A library for monitoring radiation with the Radiation Watch Pocket Geiger.
Project description
Raspberry Pi Pocket Geiger library
A Raspberry Pi library to interface with the Radiation Watch Pocket Geiger counter (Type 5).
The library monitors the Pocket Geiger through interrupts - using the RPi.GPIO package - and processes the CPM and hourly Sievert dose.
Learn more about the Pocket Geiger counter on the Radiation Watch FAQ and on our blog. Actually it is not a proper Geiger-Müller counter, but a Photodiode PIN sensor that can effectively counts gamma rays.
Getting started
Install the library
Python 2
# Ensure RPi.GPIO library is installed.
# Instruction here for Raspbian. See https://sourceforge.net/p/raspberry-gpio-python/wiki/install/
sudo apt-get install python-rpi.gpio
sudo pip install PiPocketGeiger
Python 3
# Ensure RPi.GPIO library is installed.
# Instruction here for Raspbian. See https://sourceforge.net/p/raspberry-gpio-python/wiki/install/
sudo apt-get install python3-rpi.gpio
sudo pip3 install PiPocketGeiger
Wiring
The Pocket Geiger must be wired to the GPIO ports of the Raspberry Pi. Refer to the GPIO pin specification of your RPi revision.
For exemple you can wire the radiation and the noise pin on respectively the GPIO24
and GPIO23
of your Raspberry Pi.
Pocket Geiger pin | Raspberry Pi pin | Standing for |
---|---|---|
+V |
3V3 |
Alimentation pin (DC 3V~9V) |
GND |
GND |
Ground pin |
SIG |
GPIO24 |
Radiation-detection pulse pin |
NS |
GPIO23 |
Noise-detection pulse pin |
The pin used are specified at the creation of the library object:
with RadiationWatch(24, 23) as radiationWatch:
pass # Do something with the lib.
Even if the Pocket Geiger can handle voltage between 3V and 9V, the RPi GPIO only works on 3.3V levels, so do NOT supply 5V to your Pocket Geiger, but 3.3V instead.
Pocket Geiger Type 5 interface specification.
Initialize the library
You can either use the with
statement to initialize an instance of the library. It will automatically bootstrap the instance and properly close it when existing the with
block.
with RadiationWatch(24, 23) as radiationWatch:
# Do something with the lib.
print(radiationWatch.status())
You can also manage yourself the lifecycle of the instance, using setup()
and close()
.
# Create an instance.

_Objective a_.
According to the Pocket Geiger library page, why should the Pocket Geiger get 3.3V instead of 5V?

[Data listing]
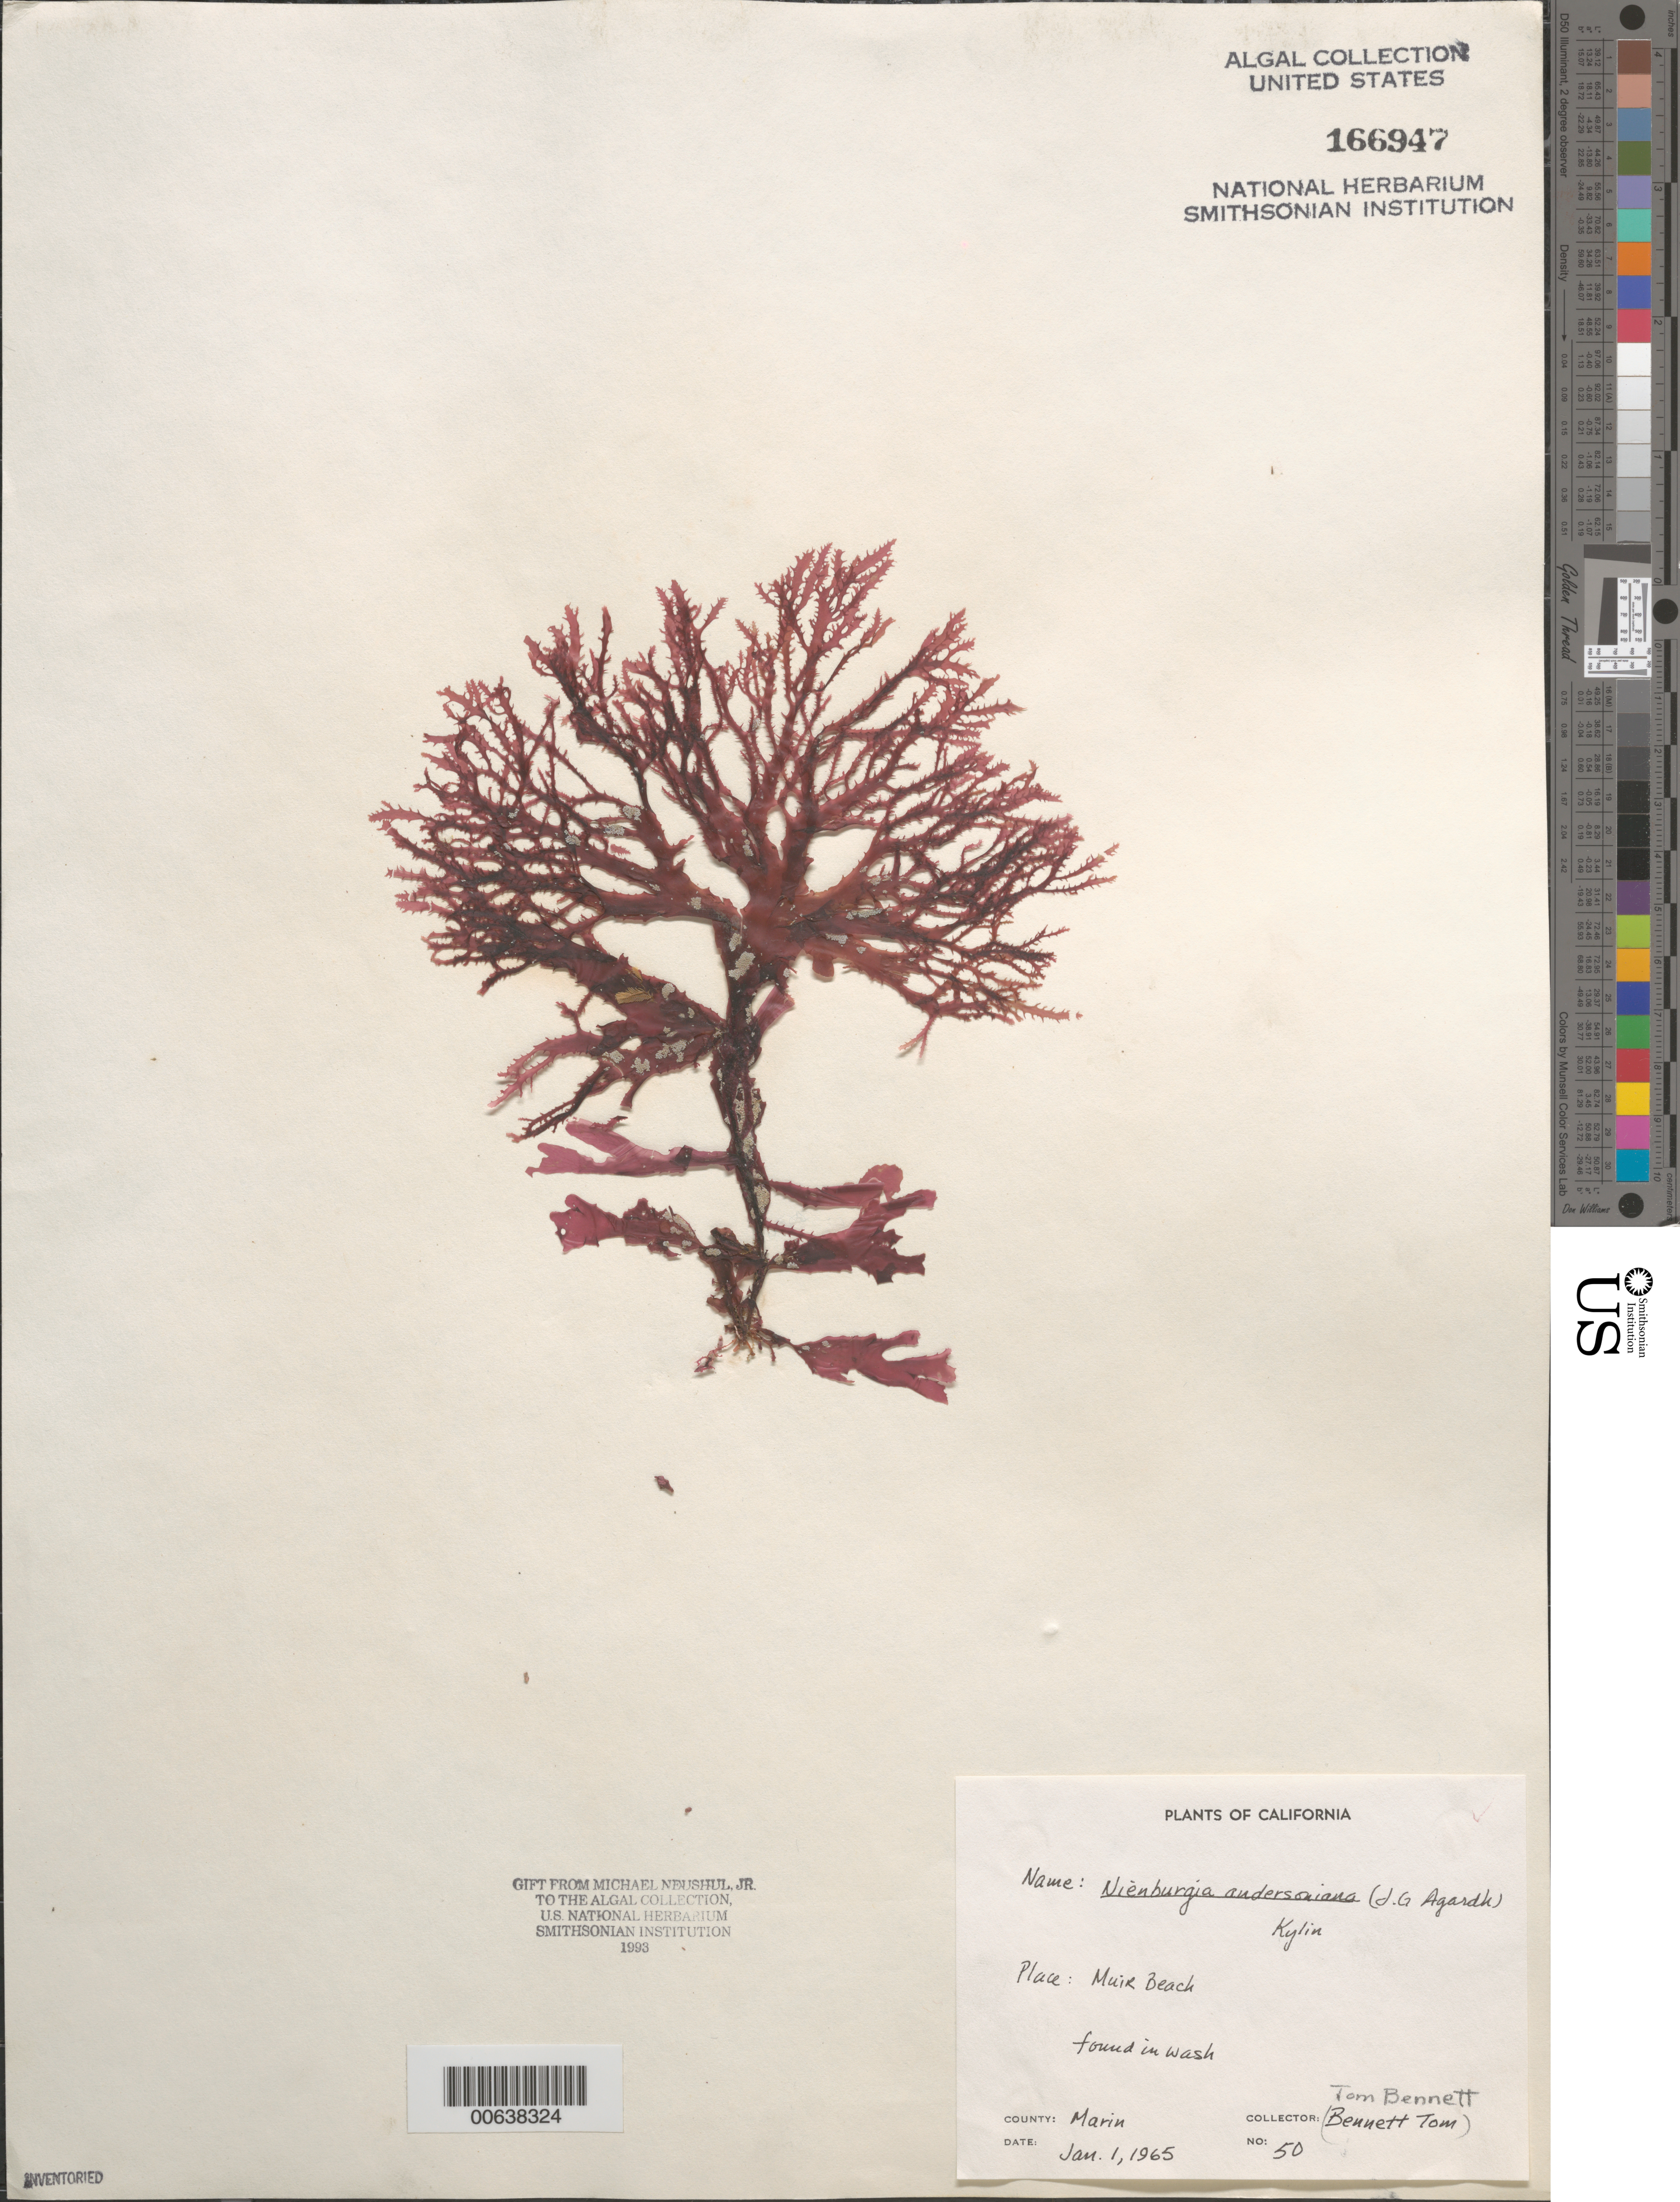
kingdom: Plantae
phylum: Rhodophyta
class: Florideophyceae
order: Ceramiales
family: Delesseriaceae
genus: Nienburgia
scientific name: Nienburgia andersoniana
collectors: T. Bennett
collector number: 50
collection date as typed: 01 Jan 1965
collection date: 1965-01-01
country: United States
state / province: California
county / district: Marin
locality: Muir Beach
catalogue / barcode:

_Objective b_.
Print every line of the records in the data listing above exactly, leaving out the pictures.

_Complete response a_.
The Raspberry Pi GPIO only works on 3.3V levels. So, although the Pocket Geiger itself can handle anything from 3V to 9V, it should be supplied with 3.3V and not 5V.

_Complete response b_.
kingdom: Plantae
phylum: Rhodophyta
class: Florideophyceae
order: Ceramiales
family: Delesseriaceae
genus: Nienburgia
scientific name: Nienburgia andersoniana
collectors: T. Bennett
collector number: 50
collection date as typed: 01 Jan 1965
collection date: 1965-01-01
country: United States
state / province: California
county / district: Marin
locality: Muir Beach
catalogue / barcode:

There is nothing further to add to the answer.